# WORK TO COMPLETE
From the entries below, retype only the lines from the one with "X514856Y884883D02*" through the one with "X237811Y654885D01*", exactly as written.

# AVAILABLE DATA
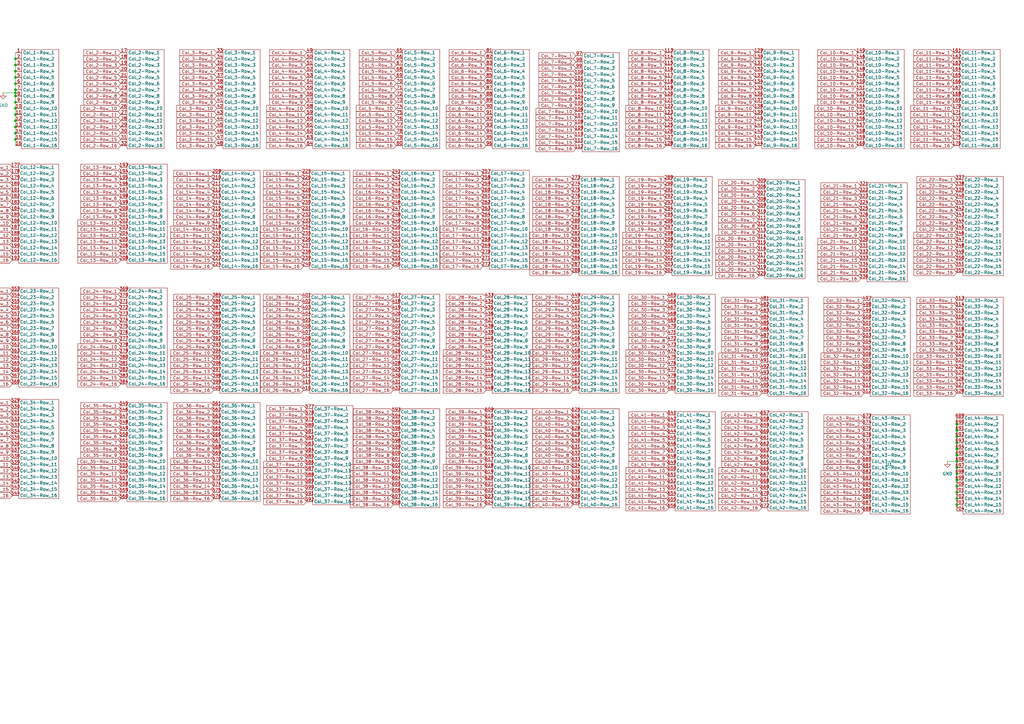
<source format=kicad_sch>
(kicad_sch
	(version 20250114)
	(generator "eeschema")
	(generator_version "9.0")
	(uuid "9f49f966-6b89-4794-9a1b-129b467de66f")
	(paper "A3")
	
	(junction
		(at 392.43 194.31)
		(diameter 0)
		(color 0 0 0 0)
		(uuid "073e899b-8a57-4919-970c-252d00a1265e")
	)
	(junction
		(at 6.35 49.53)
		(diameter 0)
		(color 0 0 0 0)
		(uuid "161b7e30-3690-4931-b5db-74d64836c646")
	)
	(junction
		(at 392.43 186.69)
		(diameter 0)
		(color 0 0 0 0)
		(uuid "231c06cd-e8a5-4669-8f96-1c10fe1d1d26")
	)
	(junction
		(at 392.43 191.77)
		(diameter 0)
		(color 0 0 0 0)
		(uuid "2796344d-aab1-4ea5-8536-f01d74c04608")
	)
	(junction
		(at 392.43 201.93)
		(diameter 0)
		(color 0 0 0 0)
		(uuid "28a32d70-65fb-45a6-a00a-5f3a9561b985")
	)
	(junction
		(at 6.35 24.13)
		(diameter 0)
		(color 0 0 0 0)
		(uuid "28ab160f-8b20-496f-b5d6-829dc0228e83")
	)
	(junct
... [316087 chars truncated]
</source>
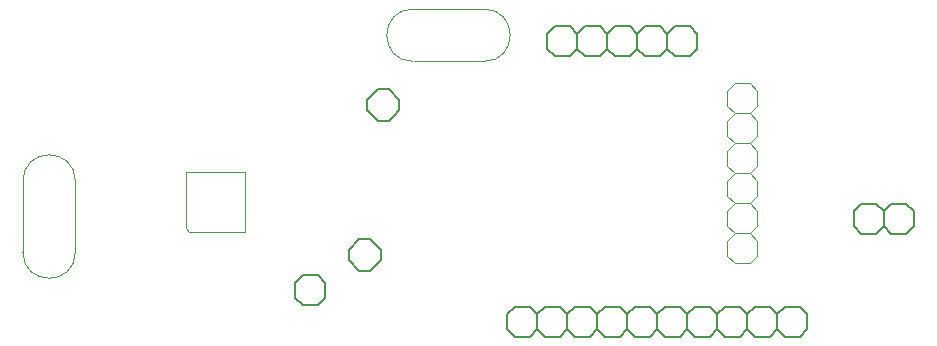
<source format=gbr>
%FSLAX34Y34*%
%MOMM*%
%LNCOPPER_BOTTOM*%
G71*
G01*
%ADD10C, 0.10*%
%ADD11C, 0.20*%
%LPD*%
G54D10*
X148112Y711108D02*
X144937Y713886D01*
X144937Y761114D01*
X194943Y761114D01*
X194943Y711108D01*
X148112Y711108D01*
G54D10*
X610060Y836688D02*
X603760Y830388D01*
X603760Y817588D01*
X610060Y811288D01*
X622860Y811288D01*
X629160Y817588D01*
X629160Y830388D01*
X622860Y836688D01*
X610060Y836688D01*
G54D10*
X610060Y811288D02*
X603760Y804988D01*
X603760Y792188D01*
X610060Y785888D01*
X622860Y785888D01*
X629160Y792188D01*
X629160Y804988D01*
X622860Y811288D01*
X610060Y811288D01*
G54D10*
X610060Y785888D02*
X603760Y779588D01*
X603760Y766788D01*
X610060Y760488D01*
X622860Y760488D01*
X629160Y766788D01*
X629160Y779588D01*
X622860Y785888D01*
X610060Y785888D01*
G54D10*
X610060Y760488D02*
X603760Y754188D01*
X603760Y741388D01*
X610060Y735088D01*
X622860Y735088D01*
X629160Y741388D01*
X629160Y754188D01*
X622860Y760488D01*
X610060Y760488D01*
G54D10*
X610060Y735088D02*
X603760Y728788D01*
X603760Y715988D01*
X610060Y709688D01*
X622860Y709688D01*
X629160Y715988D01*
X629160Y728788D01*
X622860Y735088D01*
X610060Y735088D01*
G54D10*
X610060Y709688D02*
X603760Y703388D01*
X603760Y690588D01*
X610060Y684288D01*
X622860Y684288D01*
X629160Y690588D01*
X629160Y703388D01*
X622860Y709688D01*
X610060Y709688D01*
G54D10*
X397719Y899511D02*
X337418Y899511D01*
G54D10*
G75*
G01X397619Y855111D02*
G03X397619Y899511I0J22200D01*
G01*
G54D10*
G75*
G01X337519Y899511D02*
G03X337519Y855111I0J-22200D01*
G01*
G54D10*
X398280Y855171D02*
X337980Y855171D01*
G54D11*
X480724Y647552D02*
X474324Y647552D01*
X468024Y641252D01*
X468024Y628452D01*
X474324Y622152D01*
X487124Y622152D01*
X493424Y628452D01*
X493424Y641252D01*
X487124Y647552D01*
X480724Y647552D01*
G54D11*
X506124Y647552D02*
X499724Y647552D01*
X493424Y641252D01*
X493424Y628452D01*
X499724Y622152D01*
X512524Y622152D01*
X518824Y628452D01*
X518824Y641252D01*
X512524Y647552D01*
X506124Y647552D01*
G54D11*
X531524Y647552D02*
X525124Y647552D01*
X518824Y641252D01*
X518824Y628452D01*
X525124Y622152D01*
X537924Y622152D01*
X544224Y628452D01*
X544224Y641252D01*
X537924Y647552D01*
X531524Y647552D01*
G54D11*
X556924Y647552D02*
X550524Y647552D01*
X544224Y641252D01*
X544224Y628452D01*
X550524Y622152D01*
X563324Y622152D01*
X569624Y628452D01*
X569624Y641252D01*
X563324Y647552D01*
X556924Y647552D01*
G54D11*
X582324Y647552D02*
X575924Y647552D01*
X569624Y641252D01*
X569624Y628452D01*
X575924Y622152D01*
X588725Y622152D01*
X595025Y628452D01*
X595025Y641252D01*
X588725Y647552D01*
X582324Y647552D01*
G54D11*
X607725Y647552D02*
X601325Y647552D01*
X595025Y641252D01*
X595025Y628452D01*
X601325Y622152D01*
X614125Y622152D01*
X620425Y628452D01*
X620425Y641252D01*
X614125Y647552D01*
X607725Y647552D01*
G54D11*
X633125Y647552D02*
X626725Y647552D01*
X620425Y641252D01*
X620425Y628452D01*
X626725Y622152D01*
X639525Y622152D01*
X645825Y628452D01*
X645825Y641252D01*
X639525Y647552D01*
X633125Y647552D01*
G54D11*
X658525Y647552D02*
X652125Y647552D01*
X645825Y641252D01*
X645825Y628452D01*
X652125Y622152D01*
X664925Y622152D01*
X671225Y628452D01*
X671225Y641252D01*
X664925Y647552D01*
X658525Y647552D01*
G54D11*
X429924Y647552D02*
X423524Y647552D01*
X417224Y641252D01*
X417224Y628452D01*
X423524Y622152D01*
X436324Y622152D01*
X442624Y628452D01*
X442624Y641252D01*
X436324Y647552D01*
X429924Y647552D01*
G54D11*
X455324Y647552D02*
X448924Y647552D01*
X442624Y641252D01*
X442624Y628452D01*
X448924Y622152D01*
X461724Y622152D01*
X468024Y628452D01*
X468024Y641252D01*
X461724Y647552D01*
X455324Y647552D01*
G54D11*
X480724Y647552D02*
X474324Y647552D01*
X468024Y641252D01*
X468024Y628452D01*
X474324Y622152D01*
X487124Y622152D01*
X493424Y628452D01*
X493424Y641252D01*
X487124Y647552D01*
X480724Y647552D01*
G54D11*
X464056Y884883D02*
X457656Y884883D01*
X451356Y878583D01*
X451356Y865783D01*
X457656Y859483D01*
X470456Y859483D01*
X476756Y865783D01*
X476756Y878583D01*
X470456Y884883D01*
X464056Y884883D01*
G54D11*
X489456Y884883D02*
X483056Y884883D01*
X476756Y878583D01*
X476756Y865783D01*
X483056Y859483D01*
X495856Y859483D01*
X502156Y865783D01*
X502156Y878583D01*
X495856Y884883D01*
X489456Y884883D01*
G54D11*
X514856Y884883D02*
X508456Y884883D01*
X502156Y878583D01*
X502156Y865783D01*
X508456Y859483D01*
X521256Y859483D01*
X527556Y865783D01*
X527556Y878583D01*
X521256Y884883D01*
X514856Y884883D01*
G54D11*
X540256Y884883D02*
X533856Y884883D01*
X527556Y878583D01*
X527556Y865783D01*
X533856Y859483D01*
X546656Y859483D01*
X552956Y865783D01*
X552956Y878583D01*
X546656Y884883D01*
X540256Y884883D01*
G54D11*
X565656Y884883D02*
X559256Y884883D01*
X552956Y878583D01*
X552956Y865783D01*
X559256Y859483D01*
X572056Y859483D01*
X578356Y865783D01*
X578356Y878583D01*
X572056Y884883D01*
X565656Y884883D01*
G54D11*
X305555Y700188D02*
X301030Y704714D01*
X292120Y704714D01*
X283069Y695663D01*
X283069Y686753D01*
X292120Y677702D01*
X301030Y677702D01*
X310081Y686753D01*
X310081Y695663D01*
X305555Y700188D01*
G54D11*
X250511Y673985D02*
X244111Y673985D01*
X237811Y667685D01*
X237811Y654885D01*
X244111Y648585D01*
X256911Y648585D01*
X263211Y654885D01*
X263211Y667685D01*
X256911Y673985D01*
X250511Y673985D01*
G54D11*
X321430Y809228D02*
X325955Y813753D01*
X325955Y822663D01*
X316904Y831714D01*
X307994Y831714D01*
X298944Y822663D01*
X298944Y813753D01*
X307994Y804702D01*
X316904Y804702D01*
X321430Y809228D01*
G54D10*
X7244Y753916D02*
X7243Y693615D01*
G54D10*
G75*
G01X51643Y753816D02*
G03X7243Y753816I-22200J0D01*
G01*
G54D10*
G75*
G01X7243Y693716D02*
G03X51643Y693716I22200J0D01*
G01*
G54D10*
X51584Y754477D02*
X51583Y694177D01*
G54D11*
X723185Y734671D02*
X716785Y734671D01*
X710485Y728371D01*
X710485Y715571D01*
X716785Y709271D01*
X729585Y709271D01*
X735885Y715571D01*
X735885Y728371D01*
X729585Y734671D01*
X723185Y734671D01*
G54D11*
X748585Y734671D02*
X742185Y734671D01*
X735885Y728371D01*
X735885Y715571D01*
X742185Y709271D01*
X754985Y709271D01*
X761285Y715571D01*
X761285Y728371D01*
X754985Y734671D01*
X748585Y734671D01*
M02*

</source>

# REPLY TO THE TASK
X514856Y884883D02*
X508456Y884883D01*
X502156Y878583D01*
X502156Y865783D01*
X508456Y859483D01*
X521256Y859483D01*
X527556Y865783D01*
X527556Y878583D01*
X521256Y884883D01*
X514856Y884883D01*
G54D11*
X540256Y884883D02*
X533856Y884883D01*
X527556Y878583D01*
X527556Y865783D01*
X533856Y859483D01*
X546656Y859483D01*
X552956Y865783D01*
X552956Y878583D01*
X546656Y884883D01*
X540256Y884883D01*
G54D11*
X565656Y884883D02*
X559256Y884883D01*
X552956Y878583D01*
X552956Y865783D01*
X559256Y859483D01*
X572056Y859483D01*
X578356Y865783D01*
X578356Y878583D01*
X572056Y884883D01*
X565656Y884883D01*
G54D11*
X305555Y700188D02*
X301030Y704714D01*
X292120Y704714D01*
X283069Y695663D01*
X283069Y686753D01*
X292120Y677702D01*
X301030Y677702D01*
X310081Y686753D01*
X310081Y695663D01*
X305555Y700188D01*
G54D11*
X250511Y673985D02*
X244111Y673985D01*
X237811Y667685D01*
X237811Y654885D01*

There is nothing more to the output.